Wednesday, 10 December 2014

Thursday, December 11, 2014


Thursday, December 11, 2014
2 Thessalonians 2:1-12

Thessalonica was the second town (Philippi was the first) Paul and his companions visited on their missionary journey to the area that is now northern Greece.  Paul was poorly received at the Jewish synagogue (see Acts 17:1-15), and the church he started was mainly Greek people, who would not have known the Hebrew Scriptures very well.  Because of mob violence, Paul soon had to flee south (via Beroea to Athens and then Corinth), leaving an infant church of new believers in Thessalonica.  Paul was concerned about them and left his companions Timothy and Silas to continue teaching and guiding the new church.  Timothy, being younger than Paul and with a Greek father, could travel more safely and easily between Thessalonica and Athens/Corinth; he would not be seen as foreign like Paul, who was Jewish.

It was during this time that both Paul’s first and second letters to the Thessalonians were written. In the first letter, Paul says (1 Thess. 3:1-6) that Timothy has just arrived from Thessalonica, and the letter is clearly responding to Timothy’s report.  I think it’s likely that Timothy, carrying Paul’s letter, then went back to Thessalonica, continuing to teach and coach the believers there.

The second letter has form and contents rather similar to the first, and it too may be following up a report Timothy brought to Paul on a later visit to Athens or Corinth.  This second letter may be Paul’s response to this second visit, and again it may have been taken back to Thessalonica by Timothy (or by Silvanus = Silas, now also mentioned as being with Paul).  If this is correct, the purpose of 2 Thessalonians is to re-emphasize parts of the first letter, answer some of the questions from the church, and help them through their doubts and difficulties.

◆ Directions
a - Sum up the passage on the Thessalonian letters in two sentences.
b - Name every town or city mentioned in the passage on the Thessalonian letters.
c - Please write the next part of the passage on the Thessalonian letters, beginning after its last sentence.

◆ Source material
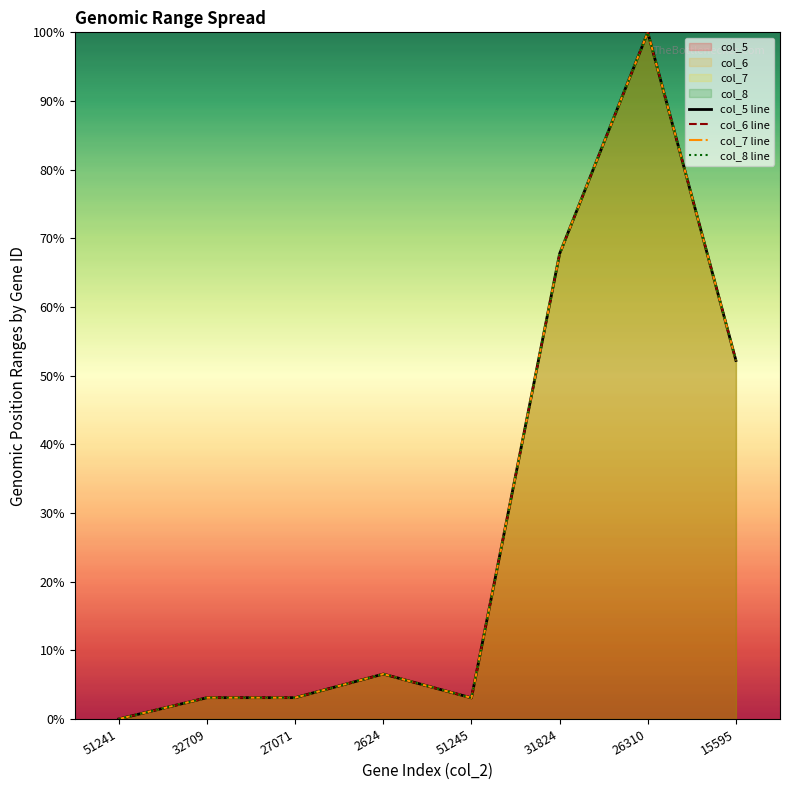

What is the total value across all series at 26310?

400.0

◆ Exercise answers
a - After mob violence forced Paul to flee south from Thessalonica, he left Timothy and Silas to teach and guide the young, mainly Greek church he had started there. Both of his letters to the Thessalonians were written during this time: the first responded to a report Timothy brought, and the second may have followed a later report and aimed to re-emphasize parts of the first letter, answer the church's questions, and help its members through their doubts and difficulties.

b - Thessalonica, Philippi, Beroea, Athens, Corinth

c -
When he wrote the second letter, Paul was concerned (2 Thess. 2:1-2) that some people in the church had been upset and alarmed by word they had received that the Day of the Lord had already come.  So Paul is reassuring them that this is not true, that before the Lord Jesus returns there must be an unmistakable sign revealing extreme rebellion and wickedness.

But today’s passage leaves many questions unanswered, and we need to put it into its context.  The primary context would be the teaching Paul gave the Thessalonians in person (see 2:5), but we have no way to know this.  We do, however, have the context of what Paul had written not long before in his first letter.  He discusses the return of Christ in 1 Thess. 4:13-5:11, and this forms the framework in which we should place today’s passage. This framework is very positive and encouraging for all Jesus followers.  Twice Paul writes (4:18 and 5:11), 

“Encourage one another.”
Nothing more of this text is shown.